§ EXERCISE PASSAGE
—————
# Tesla Power Diodes



## zoltan (Aug 9, 2014)

Hello, I want to ask you if anyone has experience with this type diodes. After disassemble it looks like this (pictures), do you think it might be gold? This is old tesla zener diodes, for high power. Weight of this small button is 0,03g, I have not tested it yet with acid, so if someone could help me, I would be happy


----------



## zoltan (Sep 25, 2014)

So folks, now i have update. I put these three buttons on XRF spectrometer, and results are 75 % - 82 % gold. Other metal its some kind of steel (Fe,Cr...). Method, that i am using is jaw vice, pliers, screwdriver and hammer. Now calculating, if theoretically every button has 75% gold and weight 0.03g, this is 0.0225g pure gold. I have cca 800pcs of theese diodes, next load wait  . If i am calculating correct, 18g (or more) of gold waiting for me :lol: . 
If is somebody interrest, look for this types - 1NZ70, 2NZ70, 3NZ70, 4NZ70, 5NZ70, 6NZ70, 7NZ70, 8NZ70, 32NP75, 33NP75, 34NP75, 35NP75, 36NP75, 37NP75, 42NP75, 43NP75, 44NP75, 45NP75, 46NP75.

This forum give me a lot of information, so i have a need to give something to him. Sorry for my English  , i hope, you understand everything.

Thanks, have a nice day and nice buttons  .


----------



## butcher (Sep 25, 2014)

Nice pictures, Thanks for sharing with us what your interesting findings, good post.

I had no problem understanding it, or your English, which may even be better written than I could have done, and English is my native language.
—————
Collected data:

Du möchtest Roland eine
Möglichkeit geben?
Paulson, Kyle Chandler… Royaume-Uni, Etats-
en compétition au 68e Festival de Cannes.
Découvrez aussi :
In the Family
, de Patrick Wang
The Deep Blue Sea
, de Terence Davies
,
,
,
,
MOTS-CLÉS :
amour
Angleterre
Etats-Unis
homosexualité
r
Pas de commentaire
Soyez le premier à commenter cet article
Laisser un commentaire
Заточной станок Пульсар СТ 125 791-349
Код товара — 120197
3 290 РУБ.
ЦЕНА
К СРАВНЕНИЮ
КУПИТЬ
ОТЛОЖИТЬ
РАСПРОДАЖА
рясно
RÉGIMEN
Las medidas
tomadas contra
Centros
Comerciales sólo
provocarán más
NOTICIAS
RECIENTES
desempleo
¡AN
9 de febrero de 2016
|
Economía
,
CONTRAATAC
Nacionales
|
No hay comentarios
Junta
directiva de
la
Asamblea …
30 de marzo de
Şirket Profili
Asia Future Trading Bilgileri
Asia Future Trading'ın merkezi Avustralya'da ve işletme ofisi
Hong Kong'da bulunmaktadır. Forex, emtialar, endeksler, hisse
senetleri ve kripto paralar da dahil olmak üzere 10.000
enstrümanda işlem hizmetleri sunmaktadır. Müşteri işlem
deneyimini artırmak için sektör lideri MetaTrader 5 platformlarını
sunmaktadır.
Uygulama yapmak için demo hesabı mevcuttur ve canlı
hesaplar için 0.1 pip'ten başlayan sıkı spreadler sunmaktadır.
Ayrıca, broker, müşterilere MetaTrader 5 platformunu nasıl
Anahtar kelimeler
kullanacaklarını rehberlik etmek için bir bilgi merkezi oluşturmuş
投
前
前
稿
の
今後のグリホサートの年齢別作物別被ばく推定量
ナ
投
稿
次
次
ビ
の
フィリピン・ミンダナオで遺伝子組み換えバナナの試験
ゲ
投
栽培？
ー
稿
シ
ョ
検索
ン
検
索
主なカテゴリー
—————
§ INSTRUCTIONS
a. In the Tesla power diodes thread, what percentage of gold did the XRF spectrometer show for the three buttons?
b. Which tools make up the method described in the Tesla power diodes thread for taking the diodes apart?
c. Swap "acid" for "a magnet" and give the Tesla power diodes thread again, starting with "Hello, I want" and going on through "zoltan (Sep 25, 2014)".

§ SET OF ANSWERS
a. 75% to 82% gold

b. Jaw vice, pliers, screwdriver, hammer

c.
Hello, I want to ask you if anyone has experience with this type diodes. After disassemble it looks like this (pictures), do you think it might be gold? This is old tesla zener diodes, for high power. Weight of this small button is 0,03g, I have not tested it yet with a magnet, so if someone could help me, I would be happy


----------



## zoltan (Sep 25, 2014)